Even while we concede the value of generations of experience with syphilis in determining the probable risk of infection, it is a duty to investigate thoroughly by the modern methods, such as the Wassermann blood test, the condition of all members of a family in which syphilis has appeared. This means, for example, that even though the husband with syphilis may have married years after the usual period of infectiousness has passed, his wife, though outwardly healthy, should have a Wassermann test, and his children would be none the worse for an examination, even though they seem normal. Syphilis is an insidious disease, a consummate master of deceit, able to strike from what seems a clear sky. The latest means for its recognition have already revolutionized some of our conceptions of its dangers and its transmission.

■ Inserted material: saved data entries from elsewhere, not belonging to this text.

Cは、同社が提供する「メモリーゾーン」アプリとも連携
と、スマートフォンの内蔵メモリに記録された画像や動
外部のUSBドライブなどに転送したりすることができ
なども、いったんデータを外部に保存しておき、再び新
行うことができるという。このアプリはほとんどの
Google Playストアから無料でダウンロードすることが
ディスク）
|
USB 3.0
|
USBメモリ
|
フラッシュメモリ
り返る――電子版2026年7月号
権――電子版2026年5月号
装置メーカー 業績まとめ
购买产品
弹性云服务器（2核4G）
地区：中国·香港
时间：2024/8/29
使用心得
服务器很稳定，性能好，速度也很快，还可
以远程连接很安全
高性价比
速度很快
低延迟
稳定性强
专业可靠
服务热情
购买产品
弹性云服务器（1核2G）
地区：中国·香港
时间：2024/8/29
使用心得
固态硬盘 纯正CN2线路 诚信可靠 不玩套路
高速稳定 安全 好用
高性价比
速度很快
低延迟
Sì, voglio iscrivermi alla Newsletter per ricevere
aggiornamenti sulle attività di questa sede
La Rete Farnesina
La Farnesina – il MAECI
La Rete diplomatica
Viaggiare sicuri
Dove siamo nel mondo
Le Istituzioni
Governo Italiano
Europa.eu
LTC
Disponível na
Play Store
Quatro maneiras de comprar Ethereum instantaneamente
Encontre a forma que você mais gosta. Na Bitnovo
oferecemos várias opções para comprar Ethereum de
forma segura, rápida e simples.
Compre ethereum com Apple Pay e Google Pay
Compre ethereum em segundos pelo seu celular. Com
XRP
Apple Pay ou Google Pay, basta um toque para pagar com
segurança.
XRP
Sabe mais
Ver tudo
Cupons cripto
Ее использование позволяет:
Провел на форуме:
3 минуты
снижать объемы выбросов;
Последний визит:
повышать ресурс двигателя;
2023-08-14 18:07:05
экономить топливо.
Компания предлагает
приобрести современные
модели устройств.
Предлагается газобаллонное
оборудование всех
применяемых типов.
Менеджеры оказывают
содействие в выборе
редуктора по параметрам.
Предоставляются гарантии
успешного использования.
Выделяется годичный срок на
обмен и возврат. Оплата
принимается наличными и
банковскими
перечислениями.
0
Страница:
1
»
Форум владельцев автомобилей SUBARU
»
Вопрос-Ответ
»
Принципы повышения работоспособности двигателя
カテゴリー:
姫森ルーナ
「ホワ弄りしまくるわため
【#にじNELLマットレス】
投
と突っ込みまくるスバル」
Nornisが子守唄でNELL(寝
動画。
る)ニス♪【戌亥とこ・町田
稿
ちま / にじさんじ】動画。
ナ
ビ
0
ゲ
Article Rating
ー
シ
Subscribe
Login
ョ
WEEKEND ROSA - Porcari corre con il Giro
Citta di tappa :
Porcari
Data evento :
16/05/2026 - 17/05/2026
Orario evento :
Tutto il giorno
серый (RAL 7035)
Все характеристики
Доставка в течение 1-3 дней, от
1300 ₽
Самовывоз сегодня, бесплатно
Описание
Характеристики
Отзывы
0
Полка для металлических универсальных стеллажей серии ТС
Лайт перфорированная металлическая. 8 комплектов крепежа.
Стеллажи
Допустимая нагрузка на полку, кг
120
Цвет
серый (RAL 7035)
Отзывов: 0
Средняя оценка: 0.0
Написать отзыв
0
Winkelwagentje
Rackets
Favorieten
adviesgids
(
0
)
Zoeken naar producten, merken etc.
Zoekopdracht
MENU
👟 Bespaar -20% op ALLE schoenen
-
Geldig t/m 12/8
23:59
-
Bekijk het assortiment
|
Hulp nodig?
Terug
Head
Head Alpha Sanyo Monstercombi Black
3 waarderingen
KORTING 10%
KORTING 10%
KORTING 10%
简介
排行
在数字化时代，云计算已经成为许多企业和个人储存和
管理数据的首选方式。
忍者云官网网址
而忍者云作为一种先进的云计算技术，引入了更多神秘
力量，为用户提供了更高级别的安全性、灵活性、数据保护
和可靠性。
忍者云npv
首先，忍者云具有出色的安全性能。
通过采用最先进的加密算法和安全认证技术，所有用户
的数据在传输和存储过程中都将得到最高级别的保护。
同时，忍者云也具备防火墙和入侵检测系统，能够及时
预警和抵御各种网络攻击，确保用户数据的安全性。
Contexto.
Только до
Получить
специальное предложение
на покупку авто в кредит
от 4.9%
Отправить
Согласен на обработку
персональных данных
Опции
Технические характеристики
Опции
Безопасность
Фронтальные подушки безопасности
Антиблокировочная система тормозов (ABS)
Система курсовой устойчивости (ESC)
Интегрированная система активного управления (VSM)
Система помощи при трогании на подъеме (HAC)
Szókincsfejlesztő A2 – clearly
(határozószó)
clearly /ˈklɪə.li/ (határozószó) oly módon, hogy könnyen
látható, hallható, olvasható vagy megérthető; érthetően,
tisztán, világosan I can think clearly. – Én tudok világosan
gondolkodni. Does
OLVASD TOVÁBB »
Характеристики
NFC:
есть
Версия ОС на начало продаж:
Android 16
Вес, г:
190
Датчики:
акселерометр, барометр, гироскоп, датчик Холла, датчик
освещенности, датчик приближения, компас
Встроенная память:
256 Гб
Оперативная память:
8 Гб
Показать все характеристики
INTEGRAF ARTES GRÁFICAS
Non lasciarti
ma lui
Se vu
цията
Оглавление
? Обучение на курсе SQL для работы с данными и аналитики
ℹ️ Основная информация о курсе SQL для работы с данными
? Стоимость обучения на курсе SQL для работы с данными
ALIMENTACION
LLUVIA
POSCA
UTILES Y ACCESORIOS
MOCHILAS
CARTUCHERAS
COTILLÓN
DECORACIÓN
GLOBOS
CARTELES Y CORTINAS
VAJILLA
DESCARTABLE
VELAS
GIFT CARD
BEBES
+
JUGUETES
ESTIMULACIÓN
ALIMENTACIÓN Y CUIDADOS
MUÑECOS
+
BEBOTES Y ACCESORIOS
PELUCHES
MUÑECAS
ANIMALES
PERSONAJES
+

It is only common prudence to take advantage of them in every case, to forestall even the remotest possibility of mistake or oversight.
Where both husband and wife have had syphilis, even though both are past the infectious stage, both should be treated, and a complete cure for the wife is advisable before they undertake to have children. This must mean an added burden of responsibility on both physician and patient, and one extremely difficult to meet under existing conditions. A reliable means of birth control used in such cases would place the problem in women on a par with that in men, and give the physician’s insistence on a complete cure for the woman a reasonable prospect of being needed. Where his advice is disregarded and a pregnancy results, the woman should be efficiently treated while she is carrying the child.
+Syphilis and Engagements to Marry.+—If a five-year rule is to be applied to marriage, a similar rule should cover the engagement of a syphilitic to marry, and it should cover the sexual relations of married people who acquire syphilis. It is not too much to expect that an engaged person who contracts syphilis shall break his engagement, and not renew it or contract another until by the five-year rule he would be able to marry with safety.